I was trapped in my head so had time to think about what I wanted from life and how I was going to get it. I manifested, I prayed, I thought about all that was important to me. The answer was very simple; the people I love. Not the material things I’d been striving for, but the people I loved and living life authentically.

In some ways this was a gift. The pause reminded me of what was vital, that I needed more balance in my life and I needed to live honestly, tell people I loved them more, and pack in as much joy as I possibly can, because you never regret the fun!

Life is complicated and the balance can be upset in a heartbeat. Take an honest look at where you are today. What are you truly grateful for? Who matters to you and do you tell them enough? What do you long to do? What would you do if you knew you could not fail? If tomorrow was your last, would you be proud of your legacy? Where are you giving your power away? How are you going to be the best version of yourself and what steps are you taking to get there?

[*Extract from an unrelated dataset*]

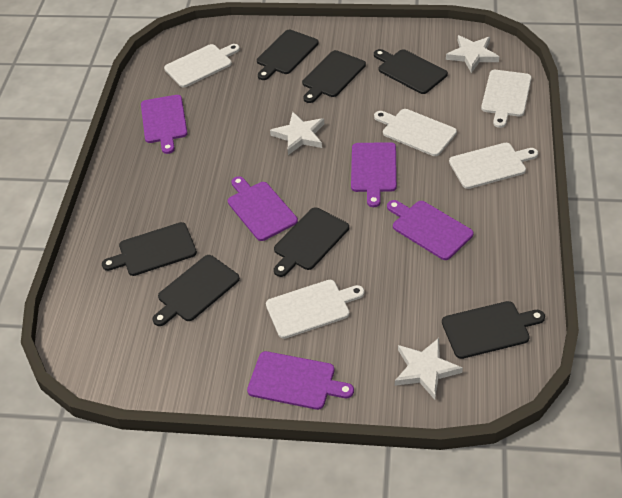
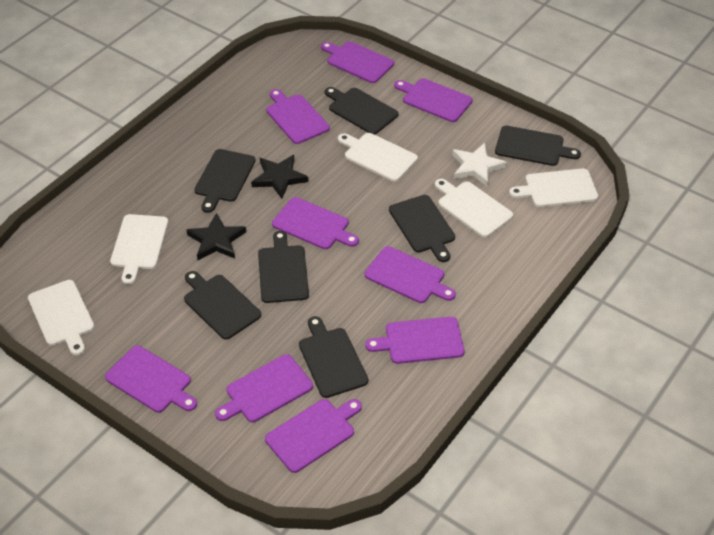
black star: 0 -> 2
purple cutting board: 5 -> 9
white star: 3 -> 1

As someone pointed out in my workshop two weeks ago, ‘this isn’t a dress rehearsal,’ there are no encores for anyone.

Coaching can give you the chance to look at your life honestly and clearly. For example, We spend so much time preparing for that two week holiday; we read reviews, we ask for recommendations, we plan outfits, we travel prepared, we invest our time and money making sure we are going to get the most out of those two tiny weeks. How many of us can honestly say we do the same when planning our lives? When we are looking at the next 6 months, year, 5 years and so on . . .

Make sure you are investing in your whole life properly. Grab your life with both hands and make sure it’s a life that your proud to walk in.